Australia has signed up to a second commitment for the Kyoto Protocol, the first global treaty in the world to set binding obligations on countries to cut greenhouse gas emissions.
The second commitment period of the Kyoto Protocol will commence on January 1, 2013 and end in 2020. Australia has agreed to a Kyoto target to reduce its emissions in line with the bipartisan target of reducing emissions to five per cent below 2000 levels by 2020.
Australia retains the option of moving up its 2020 target range of five to 15 per cent, or 25 per cent, below 2000 levels if our target conditions relating to the extent of global action are met.
The parliamentary secretary for climate change, Mark Dreyfus, said the Kyoto Protocol on its own is not enough which is why the Doha conference also made progress towards a new global emissions reduction agreement.

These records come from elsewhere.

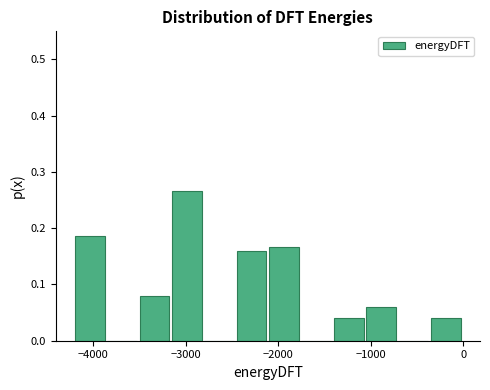

Read against the x-axis, roughly where is the centre of the tallest bar?

-3000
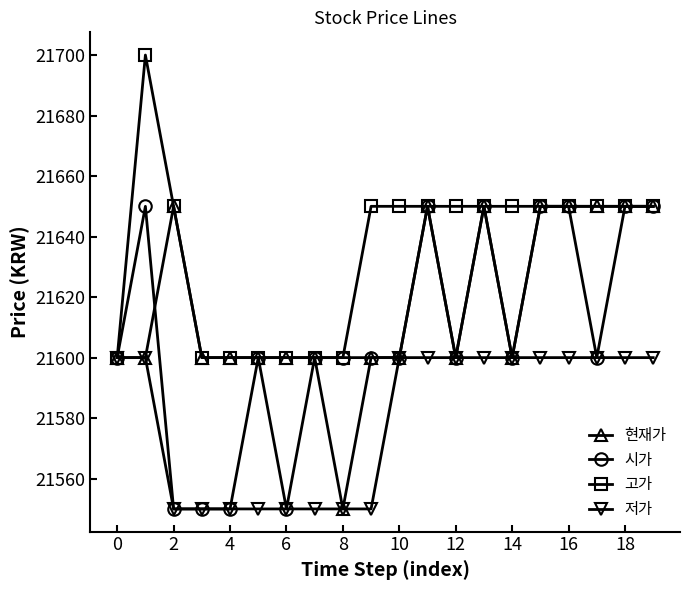

Rank the series by their average value, from lowest to highest.

저가, 시가, 현재가, 고가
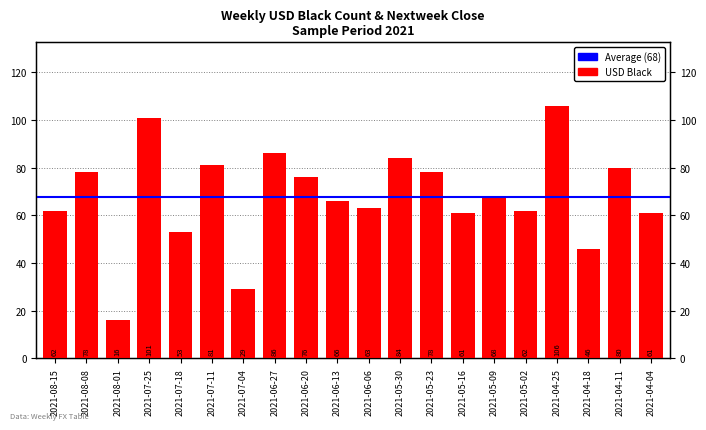

Rank the categories by value from lowest to highest.

2021-08-01, 2021-07-04, 2021-04-18, 2021-07-18, 2021-05-16, 2021-04-04, 2021-08-15, 2021-05-02, 2021-06-06, 2021-06-13, 2021-05-09, 2021-06-20, 2021-08-08, 2021-05-23, 2021-04-11, 2021-07-11, 2021-05-30, 2021-06-27, 2021-07-25, 2021-04-25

"This was the first year of a four-year negotiation on the new agreement and progress was encouraging. The new agreement will be concluded by 2015 and take effect from 2020," Dreyfus said.
It will be the first international climate change agreement to require action by all major emitters including the United States, Japan, India and China.
The UN secretary general Ban Ki Moon also announced a global leaders summit will be held in 2014 to increase climate action before the new agreement begins in 2020.
Dreyfus said countries are not waiting for the global agreement to commence before cutting emissions.
"Like Australia, they are taking action to transition their economies now," he said.
"By the time the global agreement comes into operation, a carbon price will already be operating in 50 countries covering around three billion people."
However, the reality is that global emissions continue to rise at an alarming rate.
The gap between carbon dioxide emissions and the reductions needed to keep global warming to 2°C or below is becoming wider.
Global Carbon Project leader and CSIRO scientist Pep Canadell said the latest CO2 emissions continue to track at the high end of a range of emission scenarios.
Global CO2 emissions have increased by 58 per cent since 1990, rising three per cent in 2011, and 2.6 per cent in 2012.
Dr Canadell heads the Global Carbon Project which reported the new calculations in the most recent edition of Nature Climate Change.
"A shift to a 2°C pathway requires an immediate, large, and sustained global mitigation effort," Dr Canadell said.